_Texto_

----------------

No os he contado nunca mi recurrente sueño en que vuelvo a mi Colegio Mayor. Está lleno de peculiaridades. Vuelvo, pero ya no tengo veinte años. No están los viejos compañeros, Baudilio Tomé, Miguel Vega, Luis Borobio, Aurelio Mota, Vicente Eulate, Perico Rubio, Antonio Bandeira, Florentino Pérez, Jesus Urteaga, Angel Dorronsoro, Luis Valls, Fernando Vázquez. Hay nuevos, jóvenes, de alrededor de veinte años, como los que nosotros teníamos entonces, e, indefectiblemente, me pierdo, busco y no encuentro las escaleras de la capilla, no sé ni en qué piso ni en qué puerta está mi habitación, donde hace poco dejé mi equipaje. Ni un solo conocido, y, sin embargo, el Colegio es el mismo. La misma calle, que es nuestra calle, el pequeño y mustio jardín, el pabellón, los edificios. ¿Dónde están todo los que estuvieron? El cabo Miguel Angel Plaza, su primo José Antonio, Santiago Navarro, Pepín Vidal, Jesús Alberto Cagigal, Bolado, Sánchez Arjona, Ricardo Atarés, Joaquín Capdevila, Enrique Crespo, Joaquín Andrada. Es imposible que si estoy yo, no hayáis vuelto ninguno y ésta sea otra generación que habla de cosas que nada tienen que ver con aquella época llena de interrogantes, sugerencias, sueños, proyectos …
Misa de alba casi, el domingo, subiremos a la nieve. ¿No habéis comido nunca naranjas casi heladas, en lo alto de un collado, sin telesilla, una mañana de sol, a los veinte años? Trepa que trepa y en un pispás estás abajo, y venga de resollar monte arriba. No hay instalaciones. Una cabaña en reconstrucción. El ampo y el silencio, gemelos, de la nieve. Todavía estamos todos camino de hacernos abogados, químicos, arquitectos, médicos, economistas. Todavía no somos más que una pandilla alegre, sin un duro en el bolsillo, refugiados en lo más alto del collado, comiendo gajos casi helados de naranja. Entre todos, pensamos cada uno, reconstruiremos un mundo mucho más feliz que el de Huxley. Ninguno, sin embargo, que yo sepa, habíamos leído a Huxley todavía. Ni nos habíamos topado con la vida y con la muerte. Un día, que, sorprendentemente, se murió casi de repente un compañero y lo velábamos mientras se le afilaban los rasgos, blanco el rostro, con los ojos cerrados, incapaz ya de sonreír como solía, permanecimos atónitos, ¿qué era aquello? ¡Si habíamos parecido inmortales!

----------------

_Datos disponibles_
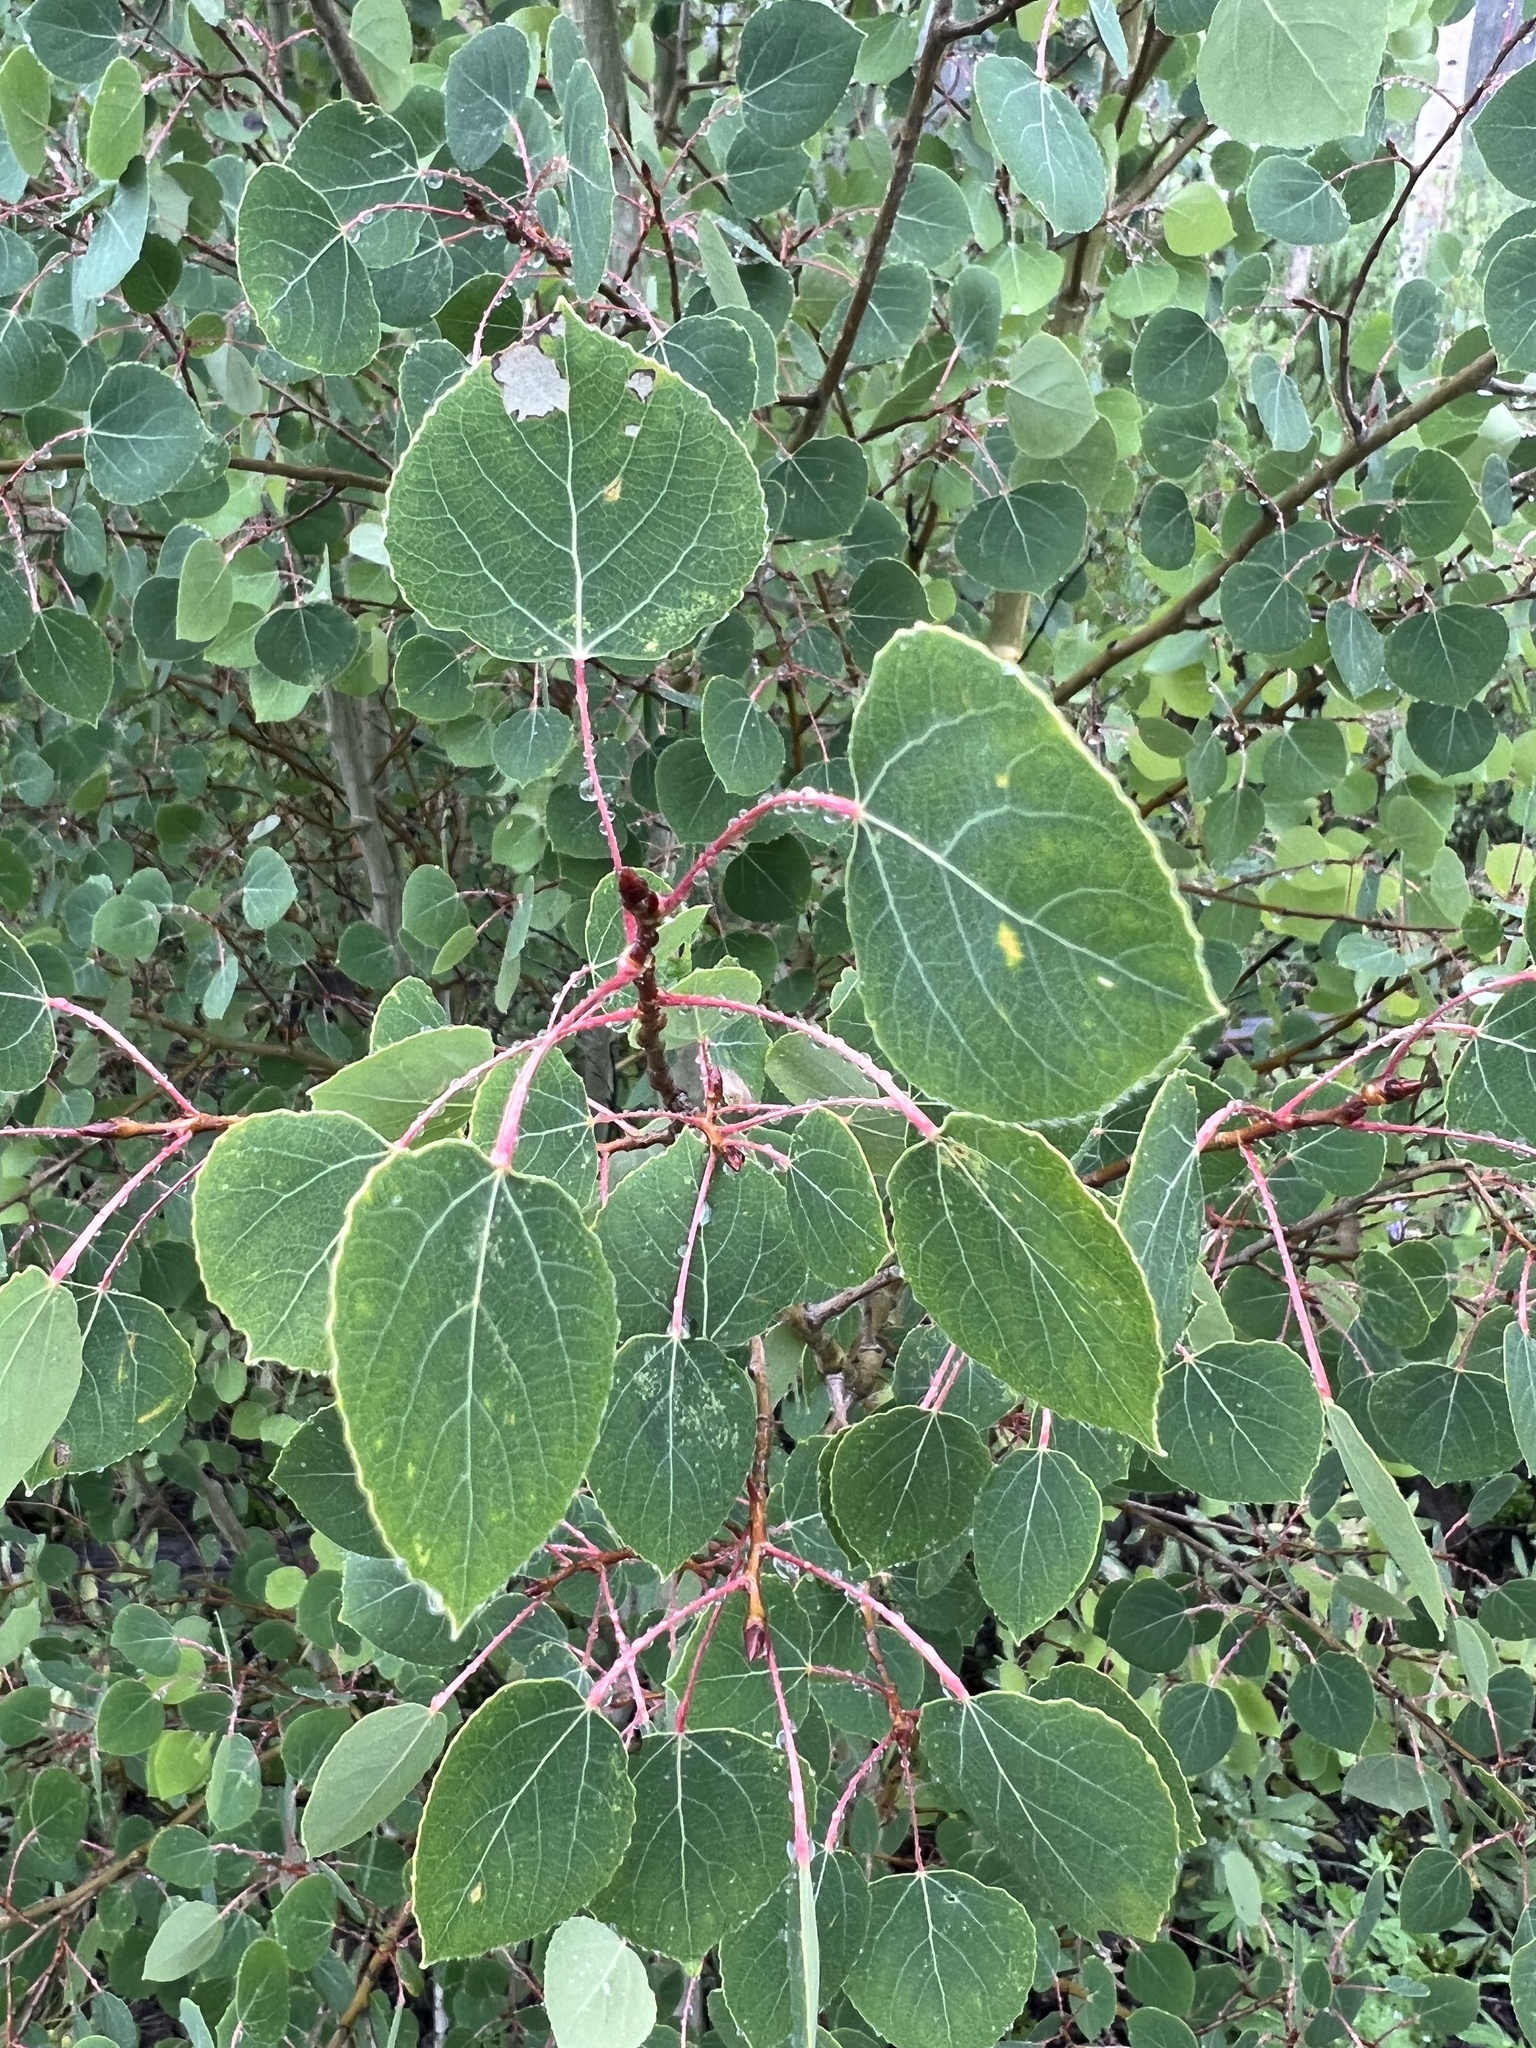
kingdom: Plantae
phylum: Tracheophyta
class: Magnoliopsida
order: Malpighiales
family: Salicaceae
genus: Populus
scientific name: Populus tremuloides
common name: Quaking aspen
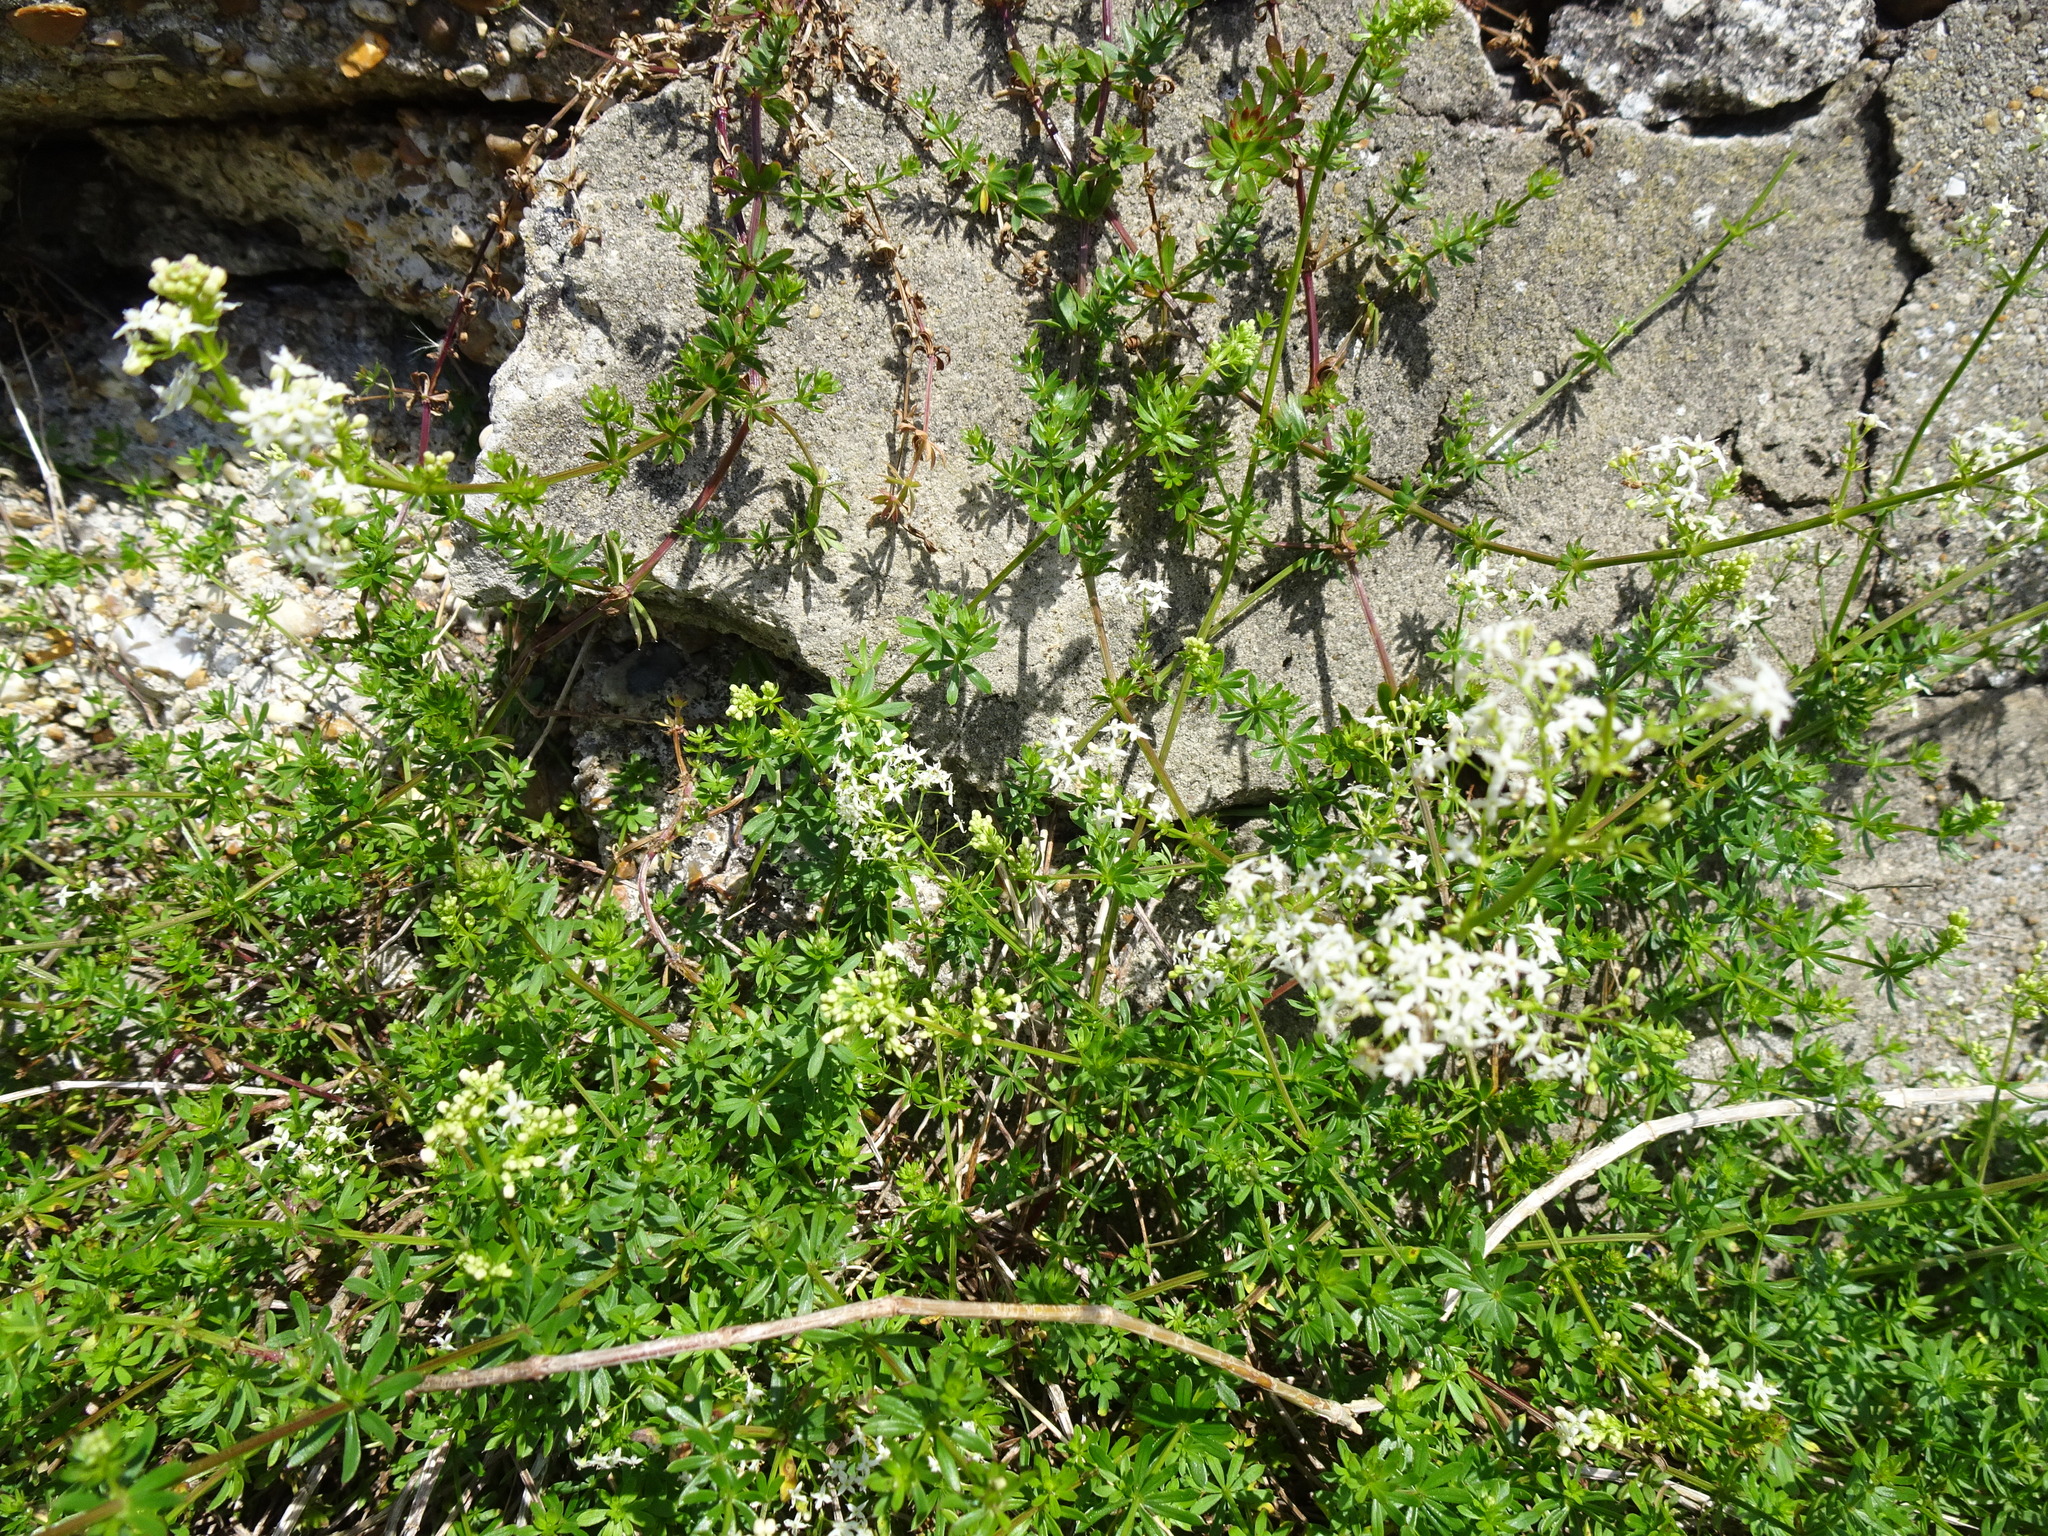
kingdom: Plantae
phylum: Tracheophyta
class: Magnoliopsida
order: Gentianales
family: Rubiaceae
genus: Galium
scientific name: Galium album
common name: White bedstraw
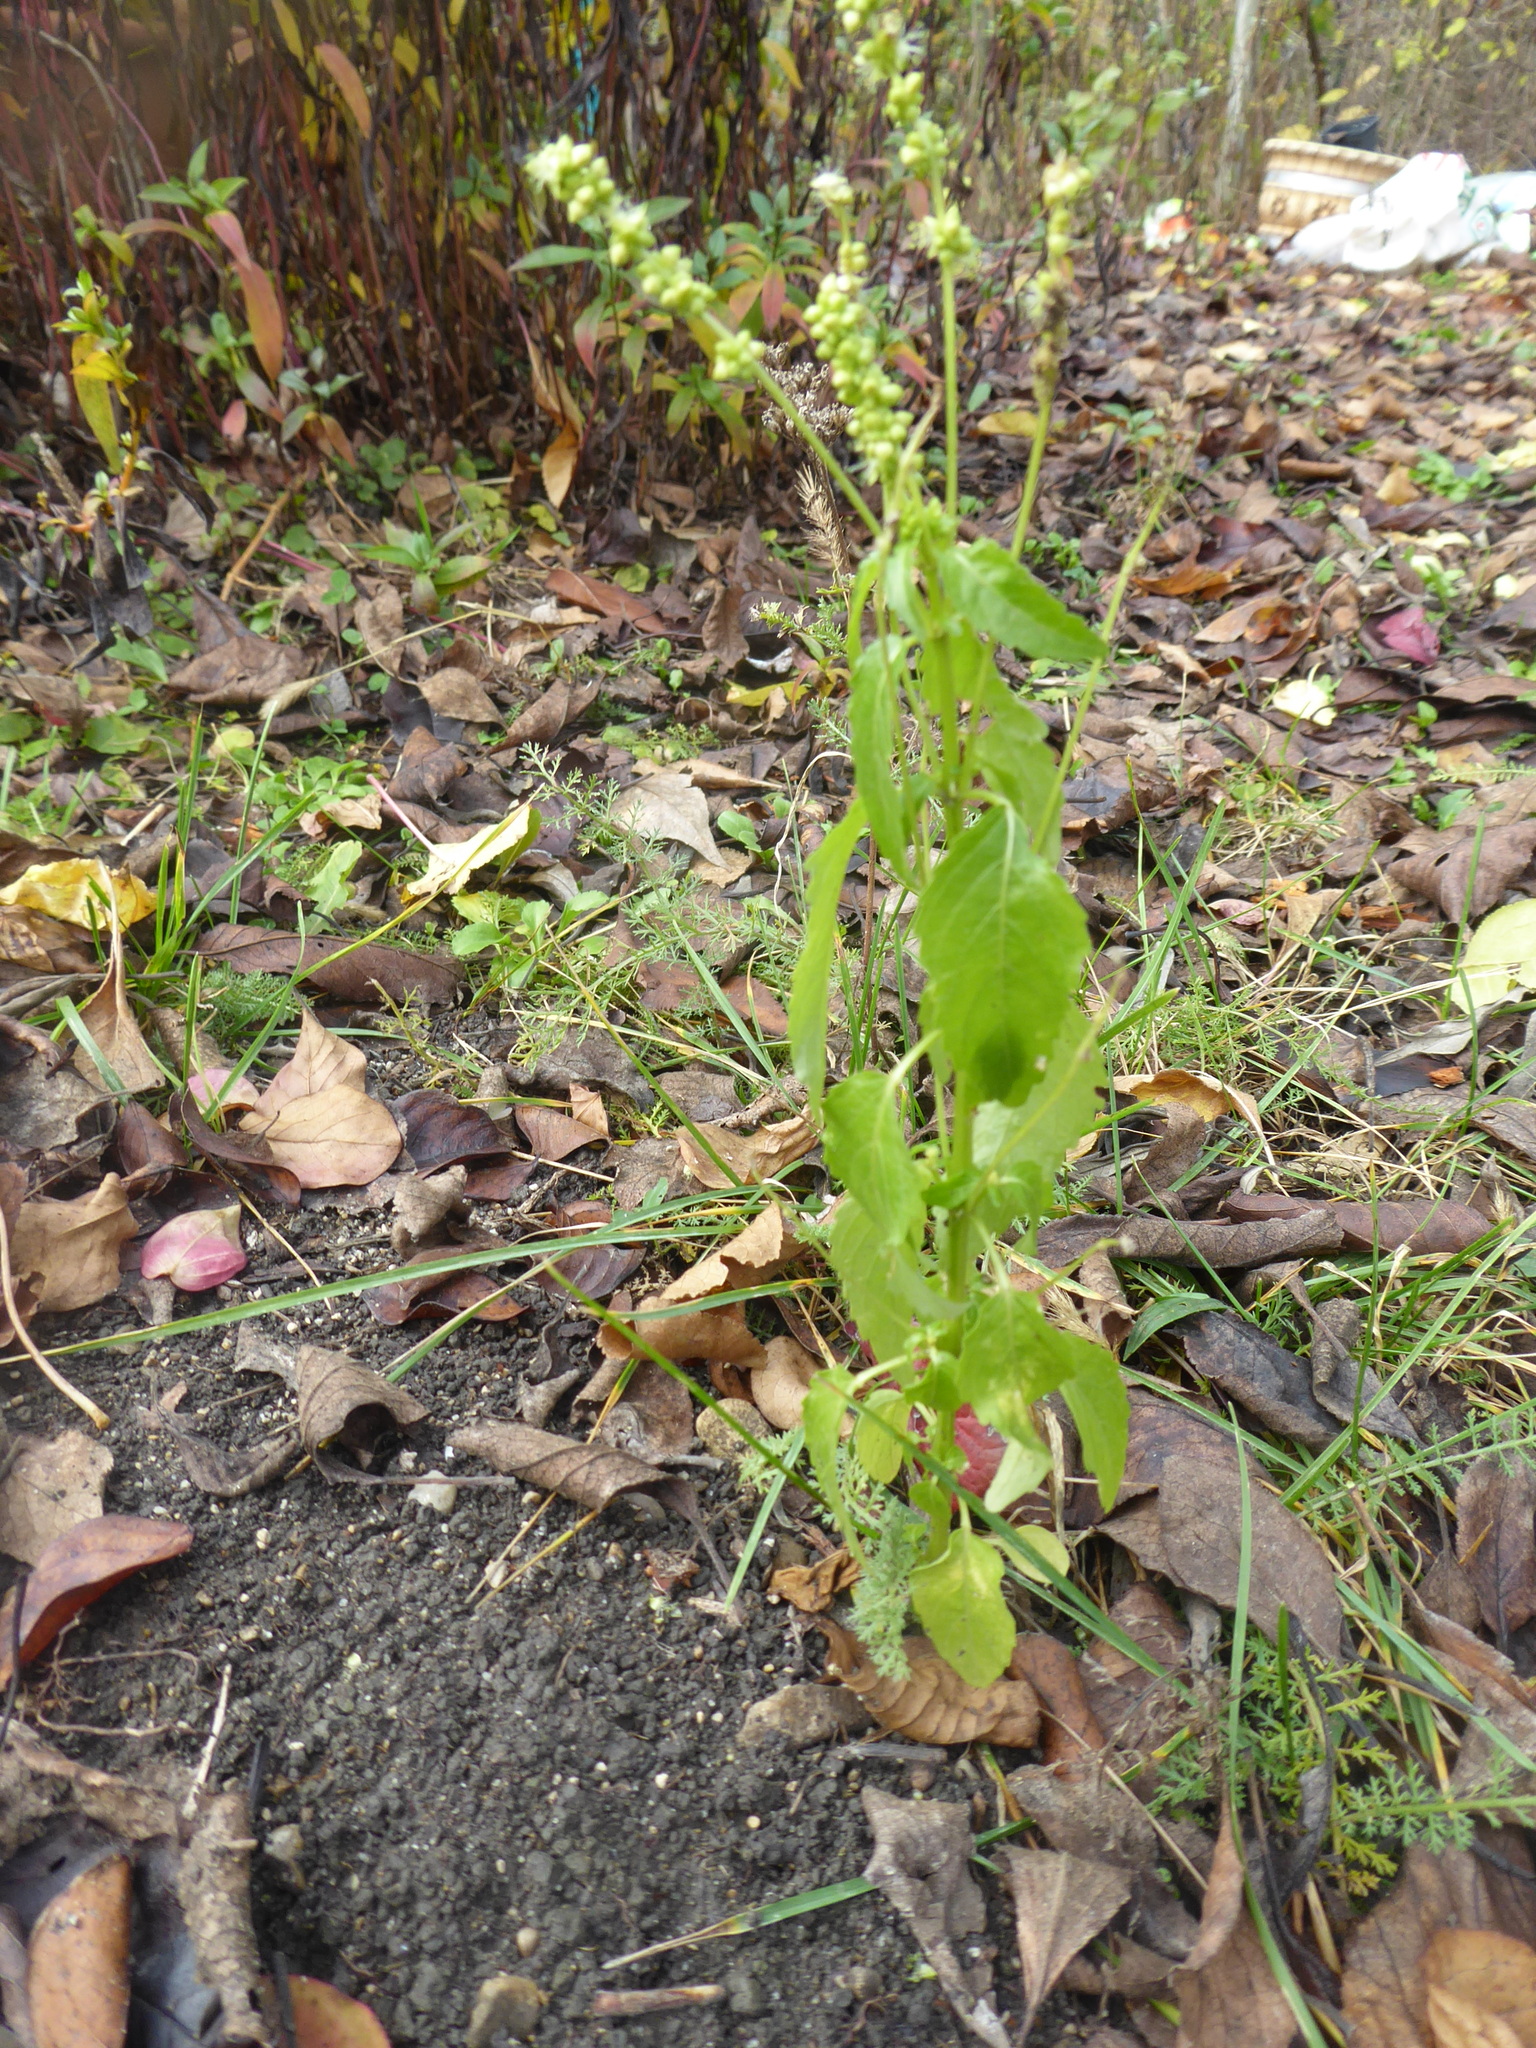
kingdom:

----------------

_Problemas por resolver_
1: Enumera las profesiones que, según el texto sobre el Colegio Mayor, los compañeros estaban en camino de ejercer.
2: Escribe una continuación del texto sobre el Colegio Mayor que arranque justo después de su última frase.

_Resultados por tarea_
1: Abogados, químicos, arquitectos, médicos y economistas.

2:
Recorríamos el Escorial, nos contaban, los estudiantes de arquitectura y los de bellas artes, los misteriosos secretos de algunos de los cuadros más o menos perdidos y casi desconocidos, que semiocultan los destellos de las grandes obras del Prado. Hay allí dos o tres museos, como hay dos o tres profundidades diferentes para recorre el Escorial. Luego te enteras de que hay media docena de maneras de estar en Toledo, en Madrid o en París. ¡Y hay gente que estuvo en varias de esas diferentes estancias que hay en cada estancia! Recorrer el museo del Prado, por ejemplo, con Luis Borobio, estudiar las esquinas de una ley de la mano de Amadeo Fuenmayor o de Luis Enrique Greño. Redescubrir diferentes versiones de la historia de España durante una soleada tarde del pabellón con Floro Perez Embid o Ismael Sánchez Bella, o que Luis Valls te explique por donde van los regatos de la economía son experiencias inolvidadas.
Ahora se han ido todos, Vicente Mortes, Ramon Montalat, los Repáraz, Artiach, Nicolás Ibarra, Felipe Urcullu, Agustín Iturralde, Pepe Vioque, Paco Nubiola, nuestro incansable secretario Emilio, Raimundo Panniker, que era capaz de hacer tres o cuatro cosas a la vez, mientras filosofaba. ¿Dónde ha ido nuestra juventud, dónde los sueños, que ahora todos éstos son “nuevos” y desconocidos que me miran pasar no sé si con miedo, asombro o desconfianza, porque me voy asomando en todas las habitaciones y tienen el mismo aspecto, pero hay otra gente y yo he perdido la mía, mi habitación, mi gente, mi rincón, mi alacena, mi armario, tal vez casi mi tiempo?
Una y otra vez, una y otra noche, recurrente, se repite incansable la búsqueda de mi sueño. Cualquiera de estas noches, digo yo que nos reencontraremos. Haremos una tertulia, jugaremos una partida de cojolondrón, bajaremos a la ciudad universitaria que “munificencia regia condita, ab hispanorum duce restaurata, florescit in conspectu Dei”, a echar un partido de fútbol o de baloncesto. O iremos al bar Estadio, a jugar una partida de dominó. O a Chaga, que ponían el vermú con ginebra en copa de martini y daban, de tapa, una bandeja entera, desbordante de patatas fritas a la inglesa.